Segment Open

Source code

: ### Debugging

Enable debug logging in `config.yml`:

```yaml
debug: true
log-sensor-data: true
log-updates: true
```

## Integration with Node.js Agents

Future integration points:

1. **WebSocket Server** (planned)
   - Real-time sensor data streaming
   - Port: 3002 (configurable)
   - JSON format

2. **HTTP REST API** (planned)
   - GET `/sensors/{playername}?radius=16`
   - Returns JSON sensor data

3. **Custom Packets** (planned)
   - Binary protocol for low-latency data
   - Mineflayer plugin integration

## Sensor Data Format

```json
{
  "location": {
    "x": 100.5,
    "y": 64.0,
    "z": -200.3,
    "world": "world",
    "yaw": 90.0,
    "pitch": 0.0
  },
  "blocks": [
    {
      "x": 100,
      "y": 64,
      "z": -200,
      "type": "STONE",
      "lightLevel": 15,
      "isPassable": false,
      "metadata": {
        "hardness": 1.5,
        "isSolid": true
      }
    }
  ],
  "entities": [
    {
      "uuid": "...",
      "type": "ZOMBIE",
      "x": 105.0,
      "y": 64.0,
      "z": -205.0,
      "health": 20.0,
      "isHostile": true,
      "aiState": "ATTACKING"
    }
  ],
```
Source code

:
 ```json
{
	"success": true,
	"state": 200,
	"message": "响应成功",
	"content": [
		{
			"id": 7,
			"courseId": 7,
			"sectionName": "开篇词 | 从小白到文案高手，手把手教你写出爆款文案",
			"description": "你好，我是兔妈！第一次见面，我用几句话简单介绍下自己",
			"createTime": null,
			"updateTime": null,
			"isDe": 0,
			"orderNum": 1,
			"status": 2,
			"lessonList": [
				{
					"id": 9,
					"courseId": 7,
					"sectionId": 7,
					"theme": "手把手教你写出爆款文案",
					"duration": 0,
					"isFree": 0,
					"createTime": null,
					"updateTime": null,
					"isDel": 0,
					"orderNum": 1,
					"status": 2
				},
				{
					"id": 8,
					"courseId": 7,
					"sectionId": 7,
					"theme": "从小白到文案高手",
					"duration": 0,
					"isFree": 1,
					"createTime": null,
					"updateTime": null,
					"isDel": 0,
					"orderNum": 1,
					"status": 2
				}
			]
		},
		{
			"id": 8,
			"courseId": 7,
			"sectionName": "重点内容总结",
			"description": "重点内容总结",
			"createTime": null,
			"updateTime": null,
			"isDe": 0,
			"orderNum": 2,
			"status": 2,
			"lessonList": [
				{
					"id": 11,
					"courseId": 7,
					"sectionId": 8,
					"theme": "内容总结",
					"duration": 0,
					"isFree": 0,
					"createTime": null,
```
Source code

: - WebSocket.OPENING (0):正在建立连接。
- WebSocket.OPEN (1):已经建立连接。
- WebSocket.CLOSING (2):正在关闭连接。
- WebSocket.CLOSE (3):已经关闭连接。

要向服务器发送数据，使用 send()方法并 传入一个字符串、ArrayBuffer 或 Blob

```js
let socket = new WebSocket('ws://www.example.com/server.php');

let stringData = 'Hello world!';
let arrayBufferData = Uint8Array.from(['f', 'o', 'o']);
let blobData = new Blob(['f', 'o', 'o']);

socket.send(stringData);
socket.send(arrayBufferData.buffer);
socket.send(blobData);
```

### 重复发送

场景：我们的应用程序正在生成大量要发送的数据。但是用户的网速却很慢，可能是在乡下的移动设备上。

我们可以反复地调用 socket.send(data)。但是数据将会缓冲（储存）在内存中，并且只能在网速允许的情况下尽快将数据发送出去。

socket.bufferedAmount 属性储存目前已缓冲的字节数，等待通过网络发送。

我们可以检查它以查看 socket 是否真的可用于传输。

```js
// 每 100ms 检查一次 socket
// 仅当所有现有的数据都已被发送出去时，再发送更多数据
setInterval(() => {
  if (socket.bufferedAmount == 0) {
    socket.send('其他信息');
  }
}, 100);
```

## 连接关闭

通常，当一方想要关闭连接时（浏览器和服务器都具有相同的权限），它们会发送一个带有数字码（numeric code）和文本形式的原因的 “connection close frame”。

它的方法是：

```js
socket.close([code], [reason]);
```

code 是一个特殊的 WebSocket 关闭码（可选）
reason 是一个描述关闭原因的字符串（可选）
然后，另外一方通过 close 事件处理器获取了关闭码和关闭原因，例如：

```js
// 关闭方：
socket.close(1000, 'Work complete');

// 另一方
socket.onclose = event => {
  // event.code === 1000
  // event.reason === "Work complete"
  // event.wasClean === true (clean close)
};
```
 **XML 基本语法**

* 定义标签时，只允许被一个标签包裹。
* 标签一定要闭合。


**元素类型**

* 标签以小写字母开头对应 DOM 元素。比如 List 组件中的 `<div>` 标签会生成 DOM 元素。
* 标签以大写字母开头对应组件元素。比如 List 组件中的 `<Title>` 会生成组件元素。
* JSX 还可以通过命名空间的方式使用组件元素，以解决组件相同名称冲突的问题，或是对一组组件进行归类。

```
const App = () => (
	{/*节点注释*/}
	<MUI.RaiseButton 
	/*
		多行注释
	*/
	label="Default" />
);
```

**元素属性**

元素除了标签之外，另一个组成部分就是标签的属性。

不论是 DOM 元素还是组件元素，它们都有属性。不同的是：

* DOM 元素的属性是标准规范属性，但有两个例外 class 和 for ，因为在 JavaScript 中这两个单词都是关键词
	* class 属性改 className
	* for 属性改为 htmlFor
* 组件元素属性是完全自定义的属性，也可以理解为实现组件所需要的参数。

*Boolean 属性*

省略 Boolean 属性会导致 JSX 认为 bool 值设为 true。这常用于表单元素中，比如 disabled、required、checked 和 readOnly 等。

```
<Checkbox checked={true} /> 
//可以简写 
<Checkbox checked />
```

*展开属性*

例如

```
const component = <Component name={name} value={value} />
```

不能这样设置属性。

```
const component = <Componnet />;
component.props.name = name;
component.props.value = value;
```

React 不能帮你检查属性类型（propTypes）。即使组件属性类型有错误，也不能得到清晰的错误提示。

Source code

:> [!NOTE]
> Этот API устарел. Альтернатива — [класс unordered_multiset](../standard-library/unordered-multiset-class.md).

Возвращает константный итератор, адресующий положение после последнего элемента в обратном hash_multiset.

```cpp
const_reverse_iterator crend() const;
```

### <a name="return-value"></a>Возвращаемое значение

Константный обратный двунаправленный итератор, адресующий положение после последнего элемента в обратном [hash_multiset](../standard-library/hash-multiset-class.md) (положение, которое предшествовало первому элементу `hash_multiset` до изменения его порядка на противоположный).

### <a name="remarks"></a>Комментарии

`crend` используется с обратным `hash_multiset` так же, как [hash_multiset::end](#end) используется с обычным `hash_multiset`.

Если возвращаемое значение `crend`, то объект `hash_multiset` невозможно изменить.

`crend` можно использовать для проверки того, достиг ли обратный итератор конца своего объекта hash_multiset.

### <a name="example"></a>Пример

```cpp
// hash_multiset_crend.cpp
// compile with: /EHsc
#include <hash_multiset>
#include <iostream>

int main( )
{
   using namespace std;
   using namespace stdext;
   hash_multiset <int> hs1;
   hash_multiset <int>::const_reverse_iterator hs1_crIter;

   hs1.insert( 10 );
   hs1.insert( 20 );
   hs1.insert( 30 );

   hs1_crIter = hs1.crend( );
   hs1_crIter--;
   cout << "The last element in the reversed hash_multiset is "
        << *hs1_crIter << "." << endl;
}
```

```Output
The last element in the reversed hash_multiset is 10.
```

Segment Closed

= What you are asked to do =
Nothing may be left out: return each entry exactly as it reads.

= Exercise answer =
Source code

: ### Debugging

Enable debug logging in `config.yml`:

```yaml
debug: true
log-sensor-data: true
log-updates: true
```

## Integration with Node.js Agents

Future integration points:

1. **WebSocket Server** (planned)
   - Real-time sensor data streaming
   - Port: 3002 (configurable)
   - JSON format

2. **HTTP REST API** (planned)
   - GET `/sensors/{playername}?radius=16`
   - Returns JSON sensor data

3. **Custom Packets** (planned)
   - Binary protocol for low-latency data
   - Mineflayer plugin integration

## Sensor Data Format

```json
{
  "location": {
    "x": 100.5,
    "y": 64.0,
    "z": -200.3,
    "world": "world",
    "yaw": 90.0,
    "pitch": 0.0
  },
  "blocks": [
    {
      "x": 100,
      "y": 64,
      "z": -200,
      "type": "STONE",
      "lightLevel": 15,
      "isPassable": false,
      "metadata": {
        "hardness": 1.5,
        "isSolid": true
      }
    }
  ],
  "entities": [
    {
      "uuid": "...",
      "type": "ZOMBIE",
      "x": 105.0,
      "y": 64.0,
      "z": -205.0,
      "health": 20.0,
      "isHostile": true,
      "aiState": "ATTACKING"
    }
  ],
```
Source code

:
 ```json
{
	"success": true,
	"state": 200,
	"message": "响应成功",
	"content": [
		{
			"id": 7,
			"courseId": 7,
			"sectionName": "开篇词 | 从小白到文案高手，手把手教你写出爆款文案",
			"description": "你好，我是兔妈！第一次见面，我用几句话简单介绍下自己",
			"createTime": null,
			"updateTime": null,
			"isDe": 0,
			"orderNum": 1,
			"status": 2,
			"lessonList": [
				{
					"id": 9,
					"courseId": 7,
					"sectionId": 7,
					"theme": "手把手教你写出爆款文案",
					"duration": 0,
					"isFree": 0,
					"createTime": null,
					"updateTime": null,
					"isDel": 0,
					"orderNum": 1,
					"status": 2
				},
				{
					"id": 8,
					"courseId": 7,
					"sectionId": 7,
					"theme": "从小白到文案高手",
					"duration": 0,
					"isFree": 1,
					"createTime": null,
					"updateTime": null,
					"isDel": 0,
					"orderNum": 1,
					"status": 2
				}
			]
		},
		{
			"id": 8,
			"courseId": 7,
			"sectionName": "重点内容总结",
			"description": "重点内容总结",
			"createTime": null,
			"updateTime": null,
			"isDe": 0,
			"orderNum": 2,
			"status": 2,
			"lessonList": [
				{
					"id": 11,
					"courseId": 7,
					"sectionId": 8,
					"theme": "内容总结",
					"duration": 0,
					"isFree": 0,
					"createTime": null,
```
Source code

: - WebSocket.OPENING (0):正在建立连接。
- WebSocket.OPEN (1):已经建立连接。
- WebSocket.CLOSING (2):正在关闭连接。
- WebSocket.CLOSE (3):已经关闭连接。

要向服务器发送数据，使用 send()方法并 传入一个字符串、ArrayBuffer 或 Blob

```js
let socket = new WebSocket('ws://www.example.com/server.php');

let stringData = 'Hello world!';
let arrayBufferData = Uint8Array.from(['f', 'o', 'o']);
let blobData = new Blob(['f', 'o', 'o']);

socket.send(stringData);
socket.send(arrayBufferData.buffer);
socket.send(blobData);
```

### 重复发送

场景：我们的应用程序正在生成大量要发送的数据。但是用户的网速却很慢，可能是在乡下的移动设备上。

我们可以反复地调用 socket.send(data)。但是数据将会缓冲（储存）在内存中，并且只能在网速允许的情况下尽快将数据发送出去。

socket.bufferedAmount 属性储存目前已缓冲的字节数，等待通过网络发送。

我们可以检查它以查看 socket 是否真的可用于传输。

```js
// 每 100ms 检查一次 socket
// 仅当所有现有的数据都已被发送出去时，再发送更多数据
setInterval(() => {
  if (socket.bufferedAmount == 0) {
    socket.send('其他信息');
  }
}, 100);
```

## 连接关闭

通常，当一方想要关闭连接时（浏览器和服务器都具有相同的权限），它们会发送一个带有数字码（numeric code）和文本形式的原因的 “connection close frame”。

它的方法是：

```js
socket.close([code], [reason]);
```

code 是一个特殊的 WebSocket 关闭码（可选）
reason 是一个描述关闭原因的字符串（可选）
然后，另外一方通过 close 事件处理器获取了关闭码和关闭原因，例如：

```js
// 关闭方：
socket.close(1000, 'Work complete');

// 另一方
socket.onclose = event => {
  // event.code === 1000
  // event.reason === "Work complete"
  // event.wasClean === true (clean close)
};
```
 **XML 基本语法**

* 定义标签时，只允许被一个标签包裹。
* 标签一定要闭合。


**元素类型**

* 标签以小写字母开头对应 DOM 元素。比如 List 组件中的 `<div>` 标签会生成 DOM 元素。
* 标签以大写字母开头对应组件元素。比如 List 组件中的 `<Title>` 会生成组件元素。
* JSX 还可以通过命名空间的方式使用组件元素，以解决组件相同名称冲突的问题，或是对一组组件进行归类。

```
const App = () => (
	{/*节点注释*/}
	<MUI.RaiseButton 
	/*
		多行注释
	*/
	label="Default" />
);
```

**元素属性**

元素除了标签之外，另一个组成部分就是标签的属性。

不论是 DOM 元素还是组件元素，它们都有属性。不同的是：

* DOM 元素的属性是标准规范属性，但有两个例外 class 和 for ，因为在 JavaScript 中这两个单词都是关键词
	* class 属性改 className
	* for 属性改为 htmlFor
* 组件元素属性是完全自定义的属性，也可以理解为实现组件所需要的参数。

*Boolean 属性*

省略 Boolean 属性会导致 JSX 认为 bool 值设为 true。这常用于表单元素中，比如 disabled、required、checked 和 readOnly 等。

```
<Checkbox checked={true} /> 
//可以简写 
<Checkbox checked />
```

*展开属性*

例如

```
const component = <Component name={name} value={value} />
```

不能这样设置属性。

```
const component = <Componnet />;
component.props.name = name;
component.props.value = value;
```

React 不能帮你检查属性类型（propTypes）。即使组件属性类型有错误，也不能得到清晰的错误提示。

Source code

:> [!NOTE]
> Этот API устарел. Альтернатива — [класс unordered_multiset](../standard-library/unordered-multiset-class.md).

Возвращает константный итератор, адресующий положение после последнего элемента в обратном hash_multiset.

```cpp
const_reverse_iterator crend() const;
```

### <a name="return-value"></a>Возвращаемое значение

Константный обратный двунаправленный итератор, адресующий положение после последнего элемента в обратном [hash_multiset](../standard-library/hash-multiset-class.md) (положение, которое предшествовало первому элементу `hash_multiset` до изменения его порядка на противоположный).

### <a name="remarks"></a>Комментарии

`crend` используется с обратным `hash_multiset` так же, как [hash_multiset::end](#end) используется с обычным `hash_multiset`.

Если возвращаемое значение `crend`, то объект `hash_multiset` невозможно изменить.

`crend` можно использовать для проверки того, достиг ли обратный итератор конца своего объекта hash_multiset.

### <a name="example"></a>Пример

```cpp
// hash_multiset_crend.cpp
// compile with: /EHsc
#include <hash_multiset>
#include <iostream>

int main( )
{
   using namespace std;
   using namespace stdext;
   hash_multiset <int> hs1;
   hash_multiset <int>::const_reverse_iterator hs1_crIter;

   hs1.insert( 10 );
   hs1.insert( 20 );
   hs1.insert( 30 );

   hs1_crIter = hs1.crend( );
   hs1_crIter--;
   cout << "The last element in the reversed hash_multiset is "
        << *hs1_crIter << "." << endl;
}
```

```Output
The last element in the reversed hash_multiset is 10.
```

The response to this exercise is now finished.